Ken Bone, a coal plant operator from Illinois, asked how each candidate's energy policy will tackle the country's energy needs, while balancing environmental impact and and minimizing job losses. (Let's note that most viewers found the undecided voter far more fascinating than his question.)
In his answer, the Republican candidate accused the Environmental Protection Agency of "killing these energy companies," adding that the country needed "much more than wind and solar." Clinton reiterated that the US was energy-independent for the first time ever -- something she wants to maintain, if elected. Her government would move "toward more clean, renewable energy as quickly as we can."
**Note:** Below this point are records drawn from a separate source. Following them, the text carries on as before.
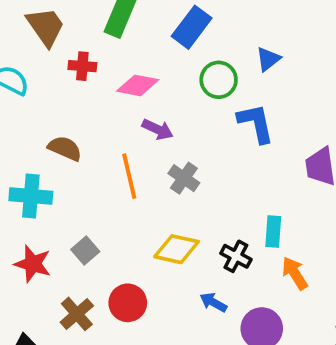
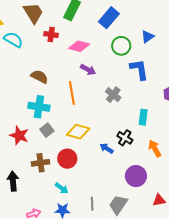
gray cross: (184, 178) -> (113, 95), moved
cyan cross: (31, 196) -> (39, 107), moved
cyan rectangle: (273, 232) -> (143, 117), moved
yellow diamond: (177, 249) -> (78, 132), moved
blue arrow: (213, 302) -> (107, 148), moved
brown cross: (77, 314) -> (41, 163), turned 30

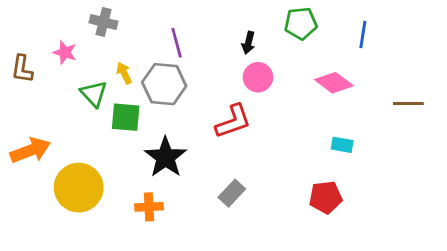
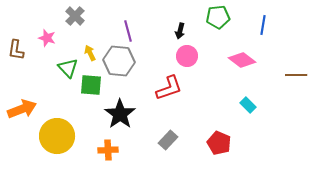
gray cross: (103, 22) -> (75, 16), turned 30
cyan rectangle: (342, 145) -> (248, 105), turned 35
red pentagon: (326, 197) -> (219, 143), moved, turned 30

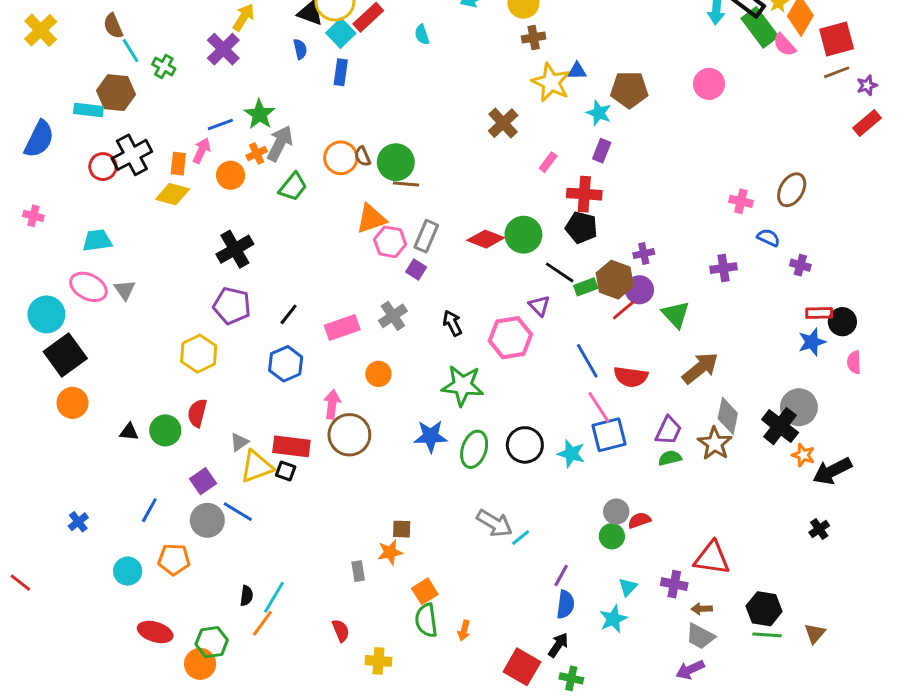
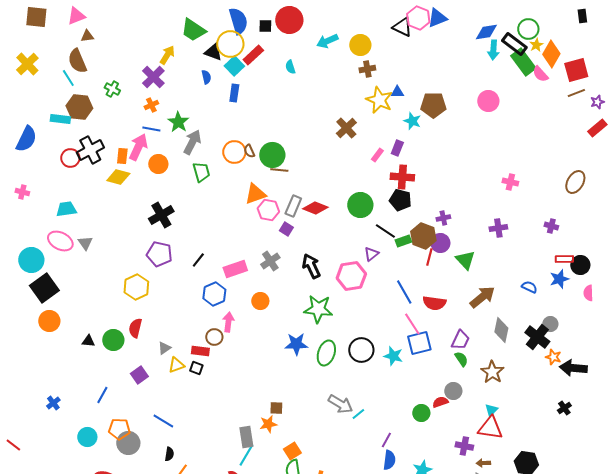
brown semicircle: (113, 26) -> (77, 61), size x1.4
cyan line: (130, 51) -> (68, 78), moved
blue line: (220, 124) -> (151, 129), turned 30
pink arrow: (202, 151) -> (138, 147), size x1.5
purple rectangle: (602, 151) -> (397, 148), moved
orange cross: (257, 153) -> (151, 105), moved
green trapezoid: (293, 187) -> (201, 172), turned -55
brown ellipse: (792, 190) -> (575, 182), moved
blue semicircle: (768, 238) -> (529, 287), moved
red diamond: (486, 239) -> (315, 208), moved
purple triangle: (539, 306) -> (371, 254), turned 35
red line: (623, 310) -> (429, 257), turned -36
black arrow: (452, 323) -> (311, 266), size x1.4
blue hexagon: (286, 364) -> (214, 294), moved
gray circle: (799, 407) -> (550, 324), size x0.6
brown circle: (349, 435) -> (214, 337), moved, size x0.6
brown star: (715, 443) -> (492, 372), moved
red rectangle: (291, 446) -> (200, 351), size x0.7
green semicircle: (670, 458) -> (461, 359), turned 70
yellow triangle: (257, 467) -> (176, 365), size x0.7
black arrow: (832, 471) -> (573, 368), turned 32
blue line: (238, 512) -> (163, 421), moved
gray circle: (616, 512) -> (453, 391), moved
gray circle: (207, 520) -> (128, 443), moved
gray rectangle: (358, 571) -> (246, 437), size x1.5
cyan triangle: (628, 587) -> (491, 410), moved
cyan line: (274, 597) -> (246, 455), moved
Then again, perhaps the candidates are just addressing what polls also show: the environment is generally a low priority for American voters. The Pew Research Center's poll from June puts it as low as 12th, out of 14 topics. Despite such low ranking, voter opinion is severely divided on the issue.
According to a survey from the Energy Policy Institute, 42 percent of Americans wouldn't pay an extra $1 per month to reduce greenhouse gas emissions. At the same time, 20 percent they'd add an extra 50 bucks. ($50 per month is the government's estimated cost of damages from climate change would be on each household in the country.) These opinions attach quite strongly to democrat party lines: 84 percent of Democrats thought that the government should do something about climate change, while only 43 percent of Republicans thought the same.
When it comes to policy, Trump says he will "save the coal industry."
When it comes to policy, Trump says he will "save the coal industry" and make land in the Outer Continental Shelf available for oil drilling and natural gas -- aiming to increase fossil fuel stocks rather than reduce use. His ideas goes further, undoing previous environmental policy. If elected, Trump plans to rescind the Climate Action Plan and the Paris Climate Agreement (to limit global warming to two degrees Celsius), and stopping all payments of US tax dollars to the UN's global warming programs.
Clinton's plans are grand and possibly optimistic. She wants to generate half of the country's electricity from clean sources, hoping to install half a billion solar panels by the end of her first term. These are huge aims. She also wants to reduce the country's oil consumption through cleaner fuel alternatives and more efficient transport technology.
Clinton wants to generate half of the country's electricity from clean sources.
Instead of hearing more on these promises, a large proportion of the final debate consisted of both candidates attacking (and defending themselves) against their failures and controversies. Trump called the sexual assault accusations against him false, while Clinton had to defend against her use of a private email server while Secretary of State.
Voters, divided on climate change, have two very different candidates to choose from.